The year 2014 is likely to see renewed interest in the African oil and gas sector from global multinationals across the continent. With significant new discoveries in both oil and gas across Africa, the continent’s collective contribution to the sector is expected to reach 13% of global oil production by 2015. According to a recent report by PwC, Africa holds 132 billion barrels of oil or 8% of the worlds’ supply and 513.2 Tcf, or 7%, of the worlds’ gas supply.  This brings opportunities to invest in the sector and is giving rise to some of the continent’s own rising stars.

On a macro level, the US is expected to achieve energy self-sufficiency in the next two decades and become a net exporter of energy. However, the growth in Africa’s oil and gas sector is expected to continue given the growing energy needs of the Asian and European markets.

The West African region is changing and developing fast as the discovery of hydrocarbons in the traditionally under-explored western African nations such as Gambia, Ghana, Senegal and Liberia are set to fundamentally change the economy of this region over the next decade. Additionally, the oil and gas landscape in Africa has extended south and east from the once dominant West African region. African oil companies are expanding across the continent seeking new opportunities and markets, either partnering with one of the global multinationals or investing in their own operations.

One example is NYSE-listed Camac Energy. It operates as an independent oil and gas exploration and production company focused on energy resources in Africa. Its asset portfolio consists of eight licenses in three countries covering an area of 41,000 square kilometres, including production and other projects offshore Nigeria, as well as exploration licenses offshore and onshore Kenya, and offshore Gambia.

Kase Lawal, Chairman and CEO of Camac says, “Africa is full of opportunities. We see enormous potential in the African energy sector.” Across Africa there is a growing consumer middle class driving both industrialisation and urbanisation. To sustain the economic development of these countries, significant capital will need to be invested in upstream, midstream and downstream operations. While part of the capital will come from the region, the sheer scale of the investment requires large external capital inflows. Some of this however, will still come from the traditional sources of Europe and to a lesser degree the Americas. What is different today is that a significant part of this investment will come from new emerging market sources of capital include other markets such as Latin America, the Middle East and Asia, especially China as well as South Africa.
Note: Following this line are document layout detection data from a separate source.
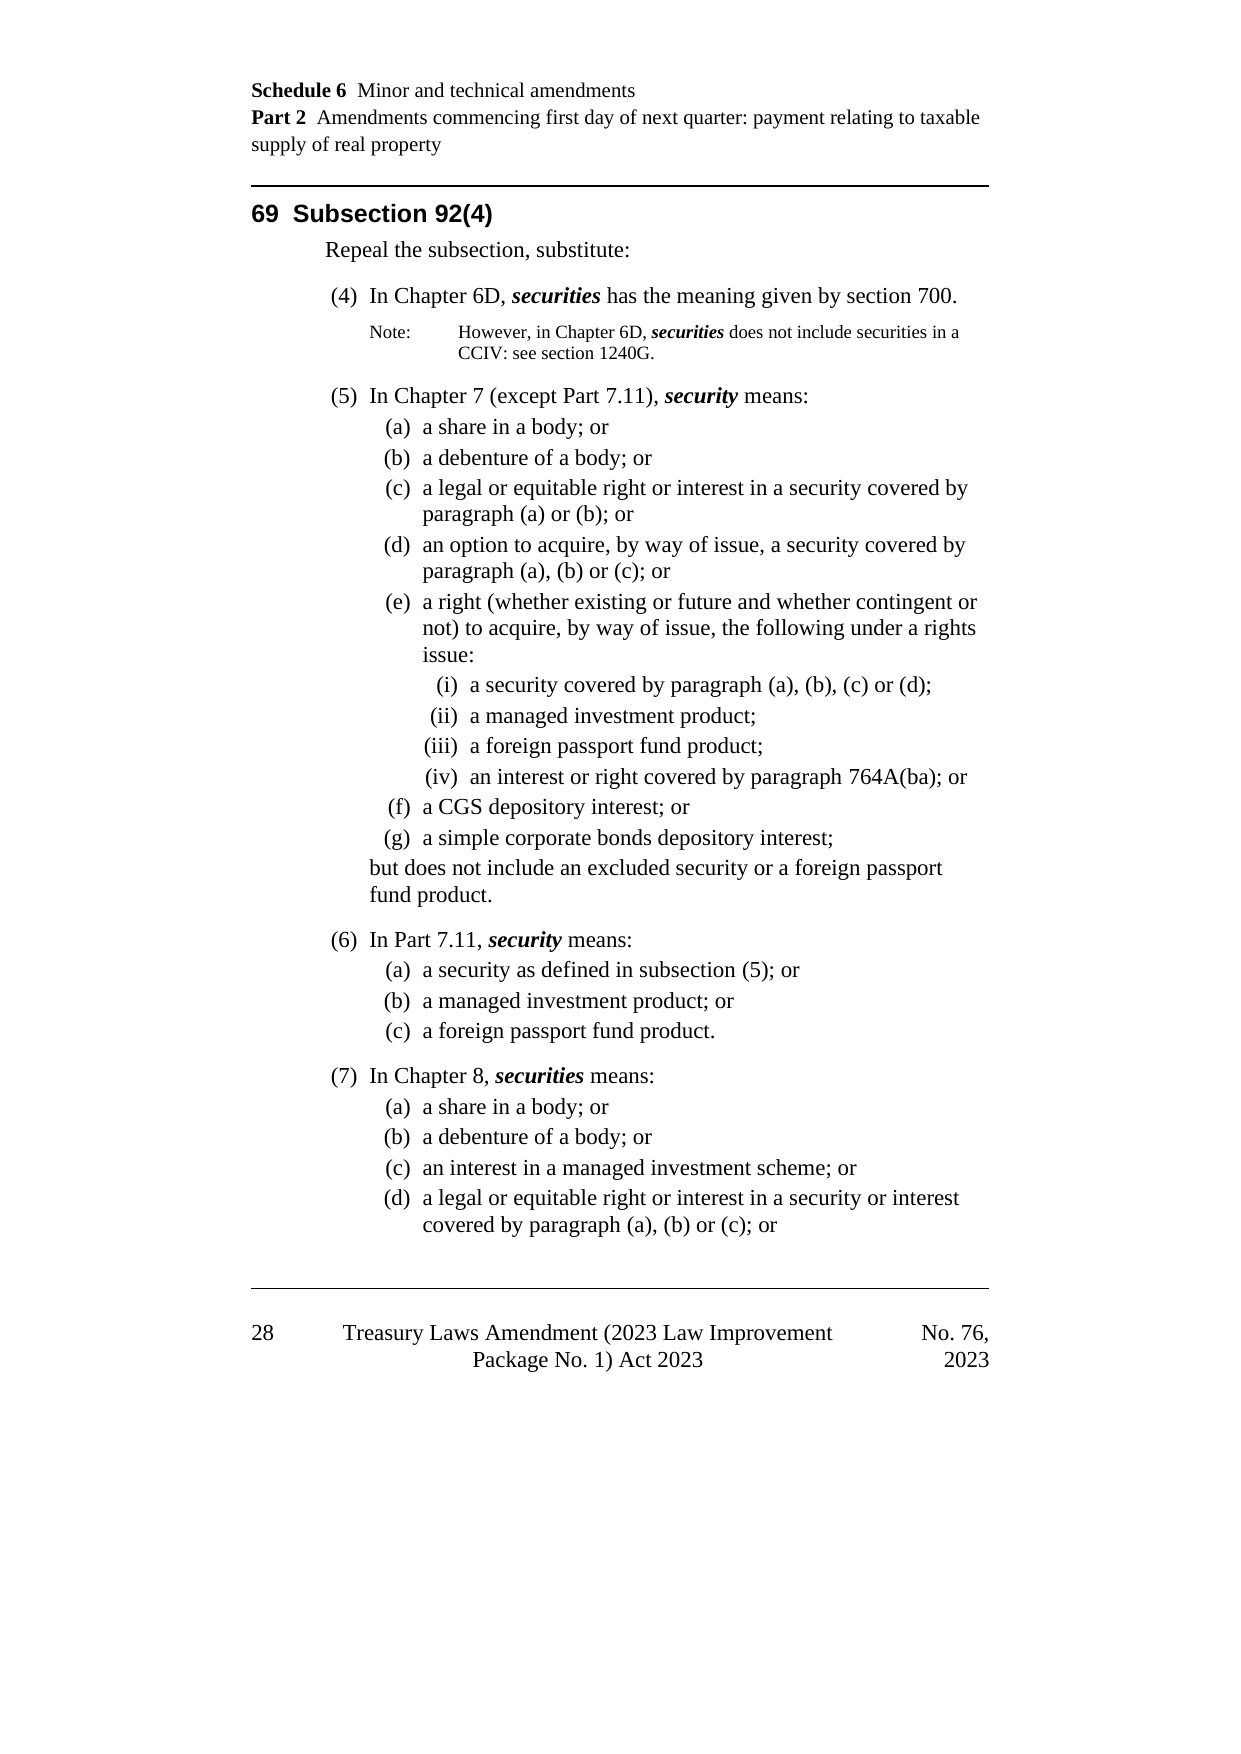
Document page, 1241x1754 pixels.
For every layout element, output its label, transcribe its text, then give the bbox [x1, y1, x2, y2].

text (i) a security covered by paragraph (a), (b), (c) or (d); [251, 671, 989, 697]
text 69 Subsection 92(4) [251, 199, 989, 228]
text (g) a simple corporate bonds depository interest; [251, 824, 989, 850]
text (iii) a foreign passport fund product; [251, 732, 989, 758]
text (b) a debenture of a body; or [251, 1123, 989, 1150]
text (a) a security as defined in subsection (5); or [251, 956, 989, 983]
text (e) a right (whether existing or future and whether contingent or not) to acquire, by way of issue, the following under a rights issue: [251, 588, 989, 667]
text (4) In Chapter 6D, securities has the meaning given by section 700. [251, 282, 989, 308]
text (d) an option to acquire, by way of issue, a security covered by paragraph (a), (b) or (c); or [251, 531, 989, 584]
text (b) a debenture of a body; or [251, 444, 989, 470]
text (b) a managed investment product; or [251, 987, 989, 1013]
text (5) In Chapter 7 (except Part 7.11), security means: [251, 383, 989, 409]
text Repeal the subsection, substitute: [325, 237, 989, 263]
text (c) a legal or equitable right or interest in a security covered by paragraph (a) or (b); or [251, 474, 989, 527]
text (a) a share in a body; or [251, 413, 989, 439]
text but does not include an excluded security or a foreign passport fund product. [369, 854, 989, 907]
text (a) a share in a body; or [251, 1093, 989, 1119]
text Note: However, in Chapter 6D, securities does not include securities in a CCIV: see section 1240G. [369, 321, 989, 364]
text (6) In Part 7.11, security means: [251, 926, 989, 952]
text (c) an interest in a managed investment scheme; or [251, 1154, 989, 1180]
text (c) a foreign passport fund product. [251, 1017, 989, 1044]
text (d) a legal or equitable right or interest in a security or interest covered by paragraph (a), (b) or (c); or [251, 1184, 989, 1237]
text (7) In Chapter 8, securities means: [251, 1062, 989, 1089]
text (iv) an interest or right covered by paragraph 764A(ba); or [251, 763, 989, 789]
text (f) a CGS depository interest; or [251, 793, 989, 819]
text (ii) a managed investment product; [251, 702, 989, 728]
In late 2013, Camac announced its intention for a secondary listing on the JSE. This is the second by a Nigerian oil company to do so, the other being Oando several years ago. Camac’s JSE listing brings with it the South African Public Investment Corporation’s (PIC) US$270 million equity investment. The PIC will hold close to a 30% ownership in Camac and underpins its exploration, development and growth strategy by providing immediate funding for realizing the 2014 work program which will increase oil production to 14,000 barrels a day this year, which in turn improves the cash flow from increased production which enables further funding and further development in the Oyo oil field off the coast of Nigeria.

“Being dual-listed on both the Johannesburg and New York Stock Exchanges will provide increased liquidity and transparency for shareholders.” Another key issue in the sector is who will own and fund the gas infrastructure and what will be the desired balance in responsibilities between the public and private sectors. Huge capital investment is required and private investors need to be assured of returns on investment.